コロナ禍のため3年ぶりの通常開催となった今年の相馬野馬追には、五郷騎馬会(宇多郷、北郷、中ノ郷、小高郷、標葉郷)から350騎ほどが出陣した。
甲冑をまとった騎馬武者が街中を進軍する「騎馬武者行列」、旗指物を背にした武者たちによる「甲冑競馬」、空から舞い降りる神旗を奪い合う「神旗争奪戦」、騎馬武者たちが裸馬を追い込む「野馬懸(のまかけ)」などが、大勢の観客の前で行われた。
出陣する馬の約9割が元競走馬
相馬野馬追に出陣する馬の9割ほどが元競走馬だ。つまり、この祭は、引退した競走馬が「第2の馬生」を歩むうえで、非常に大きな受け皿となっているのである。

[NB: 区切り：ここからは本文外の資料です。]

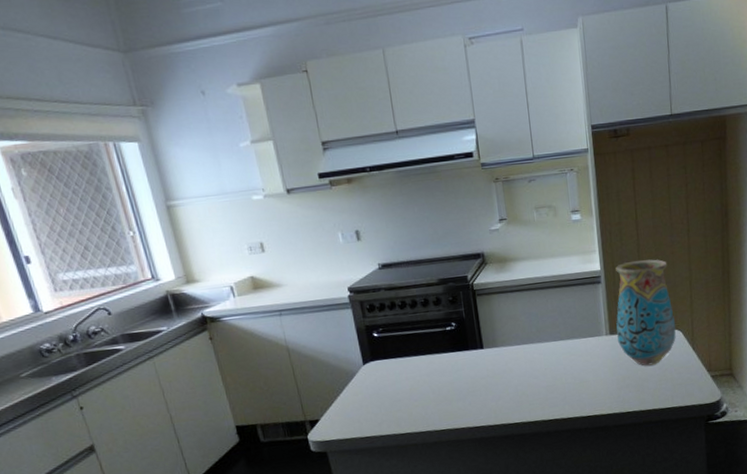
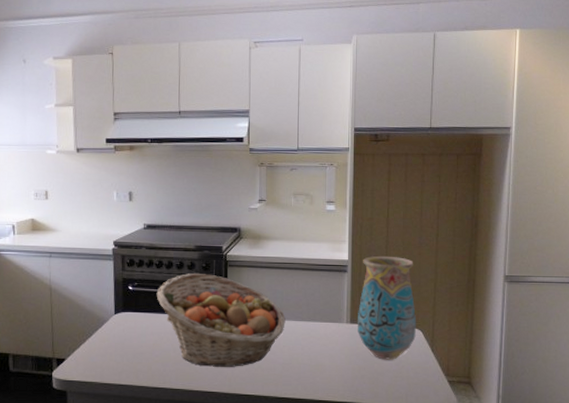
fruit basket: none [404,307,544,403] -> present [156,273,286,367]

今年もたくさんの元競走馬が、新たな役目を懸命にこなす姿を見ることができた。なかには、「あの馬はここにいたのか!」と話題になり、ツイッターのトレンドワードになった馬もいた。
まずは、土曜日の御発輿(ごはつよ)の行列で出会った馬たちから。
各騎馬会の馬の到着を雲雀ヶ原祭場地前で待っていると、中ノ郷騎馬の佐藤弘典さんが声をかけてくれた。騎乗しているのはハギノグラミー(牡12歳、父タニノギムレット、中央12戦0勝、地方3戦1勝)だ。佐藤さんはかつて大山ヒルズのキッチンマネージャーをつとめていた。また、乗馬のインストラクターの資格も持っているので、入ったばかりの若手に馬乗りを教える役割も担っていたという。ハギノグラミーは、現在、佐藤さん自身が所有して繋養する、いわゆる「自馬(じば)」である。(※なお、現在はセン馬になっていても、現役時代に去勢されていなかった場合、プロフィールには「牡」と記す)
小高郷螺役の今村一史さんが乗るプレシャスベイブ(牝16歳、父グランデラ、中央3戦0勝、地方2戦0勝)は、普段、栃木の乗馬クラブにいる馬だ。2015年に初めて野馬追に出てから、縮小開催となった年以外は毎年参加している。野馬追に出る馬の半数ほどは、この馬のようにほかの地域からこの時期だけレンタルされてくる馬たちだ。
雲雀ヶ原祭場地の内馬場の小高郷纏場(まといば)の前に、小高郷騎馬隊の本田賢美(さとみ)さんが騎乗するニホンノチカラ(牡13歳、父ハーツクライ、中央7戦1勝)がいた。曳き手綱を持っているのは、賢美さんの母・宏美さんだ。後述するが、賢美さんの兄・賢一郎さんと、父・博信さんも出陣している。